Excerpt:
○ ○ ○

Practice Hard and BCDR sandtable exercises

Hello all,

In my BCDR world I talk to people often about practice hard and realistic and do sandtable BCDR exercises.  But sometimes I have to explain why and what I mean. So I thought I should put it on my blog in case it helps people.

Practice Hard and Realistic

I often tell people in BCDR situations to practice hard, and realistic. Partly this is so that they are successful and have good test failovers, and learn so that they are good at doing failovers.

But there is something else.  I have been in disasters, when I was a long way away from the disaster but our datacenter was caught up in the disaster.  My co-workers were all high on adrenaline and thinking very narrow, and easily distracted.

So by practicing hard, and often, and realistic, you end up with muscle memory and that is very helpful when you are distracted and on adrenaline .

Most people do not do well on adrenaline so the muscle memory helps a little.  The best way to get used to it is to be on it a lot.  Like a solider or mountaineer.  Once you get used to it, it becomes quite a good tool.

BCDR Sandtable Exercises

I suggest that BCDR people do sand table exercises before they do the actual BCDR work so they get an idea of what might go wrong and what they might have to do.

In my military life as an Airborne Infantryman the sandtable was actually a sand table and they used to make models on it like the town or city we sere going to parachute into.  It was very useful.

In BCDR no sand is required.  You do need a few roles:

  • Someone to be the disaster.  They say what went wrong.

○ ○ ○

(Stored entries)
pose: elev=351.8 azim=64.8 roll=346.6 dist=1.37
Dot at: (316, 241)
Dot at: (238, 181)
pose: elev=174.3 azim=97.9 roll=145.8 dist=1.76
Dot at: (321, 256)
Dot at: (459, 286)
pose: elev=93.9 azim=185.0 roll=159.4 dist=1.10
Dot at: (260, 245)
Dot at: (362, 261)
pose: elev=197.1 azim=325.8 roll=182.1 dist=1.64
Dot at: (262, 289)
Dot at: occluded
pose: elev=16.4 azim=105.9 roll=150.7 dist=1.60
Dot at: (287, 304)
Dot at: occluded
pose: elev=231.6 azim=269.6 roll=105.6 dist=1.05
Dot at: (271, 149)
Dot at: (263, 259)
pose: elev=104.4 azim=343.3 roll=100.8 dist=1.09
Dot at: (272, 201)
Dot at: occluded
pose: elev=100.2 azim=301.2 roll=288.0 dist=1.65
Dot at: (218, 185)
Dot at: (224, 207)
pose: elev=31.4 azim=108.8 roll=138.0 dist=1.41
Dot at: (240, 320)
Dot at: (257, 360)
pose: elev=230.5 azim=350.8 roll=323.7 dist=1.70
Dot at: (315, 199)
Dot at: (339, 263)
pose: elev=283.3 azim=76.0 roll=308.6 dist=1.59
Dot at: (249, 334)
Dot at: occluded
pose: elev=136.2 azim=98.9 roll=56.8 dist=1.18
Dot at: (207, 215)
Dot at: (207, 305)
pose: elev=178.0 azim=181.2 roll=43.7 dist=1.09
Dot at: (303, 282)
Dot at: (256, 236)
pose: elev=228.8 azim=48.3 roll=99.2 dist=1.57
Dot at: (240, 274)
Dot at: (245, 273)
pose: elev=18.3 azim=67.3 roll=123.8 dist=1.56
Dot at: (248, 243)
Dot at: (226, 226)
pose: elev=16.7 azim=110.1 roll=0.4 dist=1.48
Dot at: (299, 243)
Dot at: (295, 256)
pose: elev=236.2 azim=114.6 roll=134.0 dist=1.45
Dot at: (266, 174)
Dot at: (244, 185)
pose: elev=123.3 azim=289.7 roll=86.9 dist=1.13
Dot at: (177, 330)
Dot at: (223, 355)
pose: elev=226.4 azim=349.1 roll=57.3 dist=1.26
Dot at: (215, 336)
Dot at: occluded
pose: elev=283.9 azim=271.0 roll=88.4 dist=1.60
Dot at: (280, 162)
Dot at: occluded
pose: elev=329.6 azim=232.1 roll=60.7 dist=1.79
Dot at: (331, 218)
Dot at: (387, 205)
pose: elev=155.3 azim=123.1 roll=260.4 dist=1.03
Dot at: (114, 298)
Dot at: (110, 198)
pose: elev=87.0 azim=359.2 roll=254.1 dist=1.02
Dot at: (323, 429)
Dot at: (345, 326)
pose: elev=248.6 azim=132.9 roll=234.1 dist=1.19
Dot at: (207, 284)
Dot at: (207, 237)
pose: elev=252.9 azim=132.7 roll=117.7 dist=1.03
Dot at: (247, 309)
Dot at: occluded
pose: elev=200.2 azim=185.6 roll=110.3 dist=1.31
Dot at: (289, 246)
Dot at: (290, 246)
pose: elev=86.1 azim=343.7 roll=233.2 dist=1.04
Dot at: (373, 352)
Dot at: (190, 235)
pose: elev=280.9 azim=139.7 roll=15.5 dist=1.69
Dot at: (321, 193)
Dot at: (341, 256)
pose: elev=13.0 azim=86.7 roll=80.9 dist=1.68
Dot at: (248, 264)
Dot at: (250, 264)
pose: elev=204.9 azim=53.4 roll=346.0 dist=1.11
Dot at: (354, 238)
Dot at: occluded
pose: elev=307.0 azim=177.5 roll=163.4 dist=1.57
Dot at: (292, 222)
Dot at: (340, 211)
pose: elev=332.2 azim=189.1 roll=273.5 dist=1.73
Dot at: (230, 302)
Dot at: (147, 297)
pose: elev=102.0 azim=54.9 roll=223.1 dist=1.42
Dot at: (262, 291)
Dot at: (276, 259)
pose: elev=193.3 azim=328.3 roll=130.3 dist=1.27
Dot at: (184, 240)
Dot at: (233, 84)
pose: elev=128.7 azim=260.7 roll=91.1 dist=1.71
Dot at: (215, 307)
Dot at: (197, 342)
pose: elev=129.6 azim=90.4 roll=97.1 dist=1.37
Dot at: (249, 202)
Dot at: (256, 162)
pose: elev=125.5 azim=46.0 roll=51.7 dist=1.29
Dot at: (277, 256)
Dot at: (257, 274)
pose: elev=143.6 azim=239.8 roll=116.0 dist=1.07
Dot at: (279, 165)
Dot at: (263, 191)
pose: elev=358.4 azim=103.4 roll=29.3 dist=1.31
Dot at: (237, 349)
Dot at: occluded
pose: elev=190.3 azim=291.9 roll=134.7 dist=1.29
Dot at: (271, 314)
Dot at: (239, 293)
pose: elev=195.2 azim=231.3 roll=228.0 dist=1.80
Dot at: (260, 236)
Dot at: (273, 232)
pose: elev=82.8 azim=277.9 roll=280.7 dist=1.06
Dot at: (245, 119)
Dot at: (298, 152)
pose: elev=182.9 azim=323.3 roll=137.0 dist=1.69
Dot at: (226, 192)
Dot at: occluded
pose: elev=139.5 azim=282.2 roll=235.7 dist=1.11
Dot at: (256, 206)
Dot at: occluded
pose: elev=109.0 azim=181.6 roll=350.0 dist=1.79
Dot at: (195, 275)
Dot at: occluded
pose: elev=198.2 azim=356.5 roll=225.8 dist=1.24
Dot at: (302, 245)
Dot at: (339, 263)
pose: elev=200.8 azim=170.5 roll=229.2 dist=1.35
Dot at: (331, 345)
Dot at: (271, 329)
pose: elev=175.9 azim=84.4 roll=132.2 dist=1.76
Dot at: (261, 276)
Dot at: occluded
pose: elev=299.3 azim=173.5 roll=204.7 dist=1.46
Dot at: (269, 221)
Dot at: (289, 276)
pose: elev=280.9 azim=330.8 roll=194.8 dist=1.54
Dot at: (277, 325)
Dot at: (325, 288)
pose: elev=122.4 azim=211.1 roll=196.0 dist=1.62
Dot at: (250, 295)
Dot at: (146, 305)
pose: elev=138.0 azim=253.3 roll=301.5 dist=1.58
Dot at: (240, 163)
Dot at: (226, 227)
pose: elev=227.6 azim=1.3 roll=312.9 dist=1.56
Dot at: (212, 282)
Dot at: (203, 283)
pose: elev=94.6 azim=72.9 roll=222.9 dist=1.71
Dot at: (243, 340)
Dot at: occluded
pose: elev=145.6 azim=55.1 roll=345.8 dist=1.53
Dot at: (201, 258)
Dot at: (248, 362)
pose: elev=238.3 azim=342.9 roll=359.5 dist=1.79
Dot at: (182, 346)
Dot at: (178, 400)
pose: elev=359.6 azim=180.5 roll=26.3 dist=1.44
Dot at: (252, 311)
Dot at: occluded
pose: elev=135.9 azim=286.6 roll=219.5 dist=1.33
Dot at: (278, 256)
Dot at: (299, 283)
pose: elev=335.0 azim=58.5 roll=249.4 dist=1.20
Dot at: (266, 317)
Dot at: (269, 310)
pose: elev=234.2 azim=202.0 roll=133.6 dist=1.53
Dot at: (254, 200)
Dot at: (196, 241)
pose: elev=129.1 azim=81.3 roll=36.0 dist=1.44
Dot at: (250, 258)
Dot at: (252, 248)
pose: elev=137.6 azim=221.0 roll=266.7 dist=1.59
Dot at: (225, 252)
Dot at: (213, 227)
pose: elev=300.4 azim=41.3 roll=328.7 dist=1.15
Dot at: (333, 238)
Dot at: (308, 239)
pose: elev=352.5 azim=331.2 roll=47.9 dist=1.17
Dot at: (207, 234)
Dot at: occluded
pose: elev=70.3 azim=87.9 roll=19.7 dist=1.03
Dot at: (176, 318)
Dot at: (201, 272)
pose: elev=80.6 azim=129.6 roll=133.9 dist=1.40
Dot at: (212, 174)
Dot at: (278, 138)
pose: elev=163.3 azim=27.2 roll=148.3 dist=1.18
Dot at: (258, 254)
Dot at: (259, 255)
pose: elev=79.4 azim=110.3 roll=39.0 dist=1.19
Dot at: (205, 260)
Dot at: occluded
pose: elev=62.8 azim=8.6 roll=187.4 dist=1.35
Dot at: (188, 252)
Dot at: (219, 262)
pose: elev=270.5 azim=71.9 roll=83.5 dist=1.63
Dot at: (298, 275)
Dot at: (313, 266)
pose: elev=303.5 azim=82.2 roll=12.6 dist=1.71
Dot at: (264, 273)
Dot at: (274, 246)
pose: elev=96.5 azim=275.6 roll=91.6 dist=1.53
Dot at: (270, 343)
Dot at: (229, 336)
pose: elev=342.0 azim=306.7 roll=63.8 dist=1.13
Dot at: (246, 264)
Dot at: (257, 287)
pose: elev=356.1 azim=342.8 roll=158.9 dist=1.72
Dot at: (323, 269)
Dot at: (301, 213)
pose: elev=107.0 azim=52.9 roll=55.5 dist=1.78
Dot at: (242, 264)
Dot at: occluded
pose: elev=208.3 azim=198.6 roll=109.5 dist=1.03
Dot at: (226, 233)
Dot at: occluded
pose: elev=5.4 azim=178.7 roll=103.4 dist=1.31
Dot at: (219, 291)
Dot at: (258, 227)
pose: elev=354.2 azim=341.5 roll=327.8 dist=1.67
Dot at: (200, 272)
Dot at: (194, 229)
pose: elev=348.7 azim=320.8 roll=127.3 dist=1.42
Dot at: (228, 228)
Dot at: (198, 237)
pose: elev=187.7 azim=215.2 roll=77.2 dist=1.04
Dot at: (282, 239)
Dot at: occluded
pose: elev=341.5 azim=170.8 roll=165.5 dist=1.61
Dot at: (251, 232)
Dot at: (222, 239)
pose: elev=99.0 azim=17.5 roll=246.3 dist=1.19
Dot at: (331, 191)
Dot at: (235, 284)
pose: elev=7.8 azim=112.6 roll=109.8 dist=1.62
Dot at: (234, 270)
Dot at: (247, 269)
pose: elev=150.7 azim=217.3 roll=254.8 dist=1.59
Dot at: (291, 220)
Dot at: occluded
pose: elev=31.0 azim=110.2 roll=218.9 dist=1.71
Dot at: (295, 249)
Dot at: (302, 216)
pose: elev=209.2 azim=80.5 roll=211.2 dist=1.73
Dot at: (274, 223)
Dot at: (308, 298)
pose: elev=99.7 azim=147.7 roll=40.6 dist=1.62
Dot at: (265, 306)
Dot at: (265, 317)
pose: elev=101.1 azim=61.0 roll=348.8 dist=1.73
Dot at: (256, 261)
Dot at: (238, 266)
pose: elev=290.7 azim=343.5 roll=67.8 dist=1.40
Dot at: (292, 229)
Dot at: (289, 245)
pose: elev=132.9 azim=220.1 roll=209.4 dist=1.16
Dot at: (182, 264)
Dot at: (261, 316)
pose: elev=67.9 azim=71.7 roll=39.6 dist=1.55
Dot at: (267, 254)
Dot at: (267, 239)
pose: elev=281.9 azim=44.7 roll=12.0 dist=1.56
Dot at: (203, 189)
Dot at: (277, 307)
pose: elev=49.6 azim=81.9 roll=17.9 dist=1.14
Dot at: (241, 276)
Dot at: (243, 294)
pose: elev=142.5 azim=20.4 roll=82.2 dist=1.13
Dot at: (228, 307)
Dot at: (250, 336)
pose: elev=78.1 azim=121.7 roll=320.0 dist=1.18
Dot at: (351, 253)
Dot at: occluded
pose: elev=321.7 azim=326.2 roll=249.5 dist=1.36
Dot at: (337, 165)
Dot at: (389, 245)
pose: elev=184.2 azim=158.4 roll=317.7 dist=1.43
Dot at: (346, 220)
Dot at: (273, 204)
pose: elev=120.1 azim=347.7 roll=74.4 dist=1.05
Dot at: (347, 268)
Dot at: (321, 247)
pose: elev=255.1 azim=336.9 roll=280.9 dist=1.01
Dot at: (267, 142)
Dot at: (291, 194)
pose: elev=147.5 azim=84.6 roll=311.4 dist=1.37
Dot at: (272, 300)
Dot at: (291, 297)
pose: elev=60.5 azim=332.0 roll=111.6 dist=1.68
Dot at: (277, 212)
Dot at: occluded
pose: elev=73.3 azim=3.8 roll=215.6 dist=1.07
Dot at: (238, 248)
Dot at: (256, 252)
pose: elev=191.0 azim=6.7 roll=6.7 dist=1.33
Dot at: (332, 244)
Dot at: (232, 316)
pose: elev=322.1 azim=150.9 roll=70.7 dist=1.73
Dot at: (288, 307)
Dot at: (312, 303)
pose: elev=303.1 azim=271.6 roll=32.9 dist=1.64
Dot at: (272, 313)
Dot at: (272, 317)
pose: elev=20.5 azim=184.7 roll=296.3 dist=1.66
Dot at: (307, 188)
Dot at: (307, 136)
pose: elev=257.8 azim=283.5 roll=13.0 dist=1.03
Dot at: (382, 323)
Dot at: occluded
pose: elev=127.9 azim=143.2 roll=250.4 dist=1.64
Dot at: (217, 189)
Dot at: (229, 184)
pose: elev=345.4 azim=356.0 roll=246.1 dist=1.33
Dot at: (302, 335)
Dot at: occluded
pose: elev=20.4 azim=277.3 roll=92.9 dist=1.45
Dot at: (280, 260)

○ ○ ○

Instructions:
a. Using the blog post on BCDR practice, list the states the writer's co-workers were in during the disaster.
b. Carry on the blog post about BCDR practice and sandtable exercises from the point where it stops.

Answers by task:
a.
- High on adrenaline
- Thinking very narrow
- Easily distracted

b.
  • IT Operations people – who experience the issues.
  • Management, who can issue the order to failover
  • BCDR people who can advise and assist.

It sort of plays like the disaster person says the data centre has lost its roof, and most of the computers.  The BCDR people ask the IT Ops people how long to fix, and how long to get the DR site working.  Then either the BCDR people, or the IT Ops people ask the management people to order the failover.  The management people might ask a question or two then order the failover.  The IT people do the failover, and provide info to the BCDR people to distribute to all the teams about how to access it.

The disaster person can complicate things! They can do thinks like say why?  Or say something did not work.

The first few times this is done it is only about practicing decisions and discussions.  But then you can do a test failover as part of it. Once you are good, you can, maybe once per year, failover over one or two apps to the DR site and let them run there for a week as part of the exercise.

This really helps out in a variety of ways.  It helps you make sure everything is covered, and it helps you find problems. I have used these exercises with customers and great success. It helps find issues and problems that you can build in mitigation to your plan for. It is also good for management to practice giving the go for the failover.  Which is good practice!

Comments and questions welcome!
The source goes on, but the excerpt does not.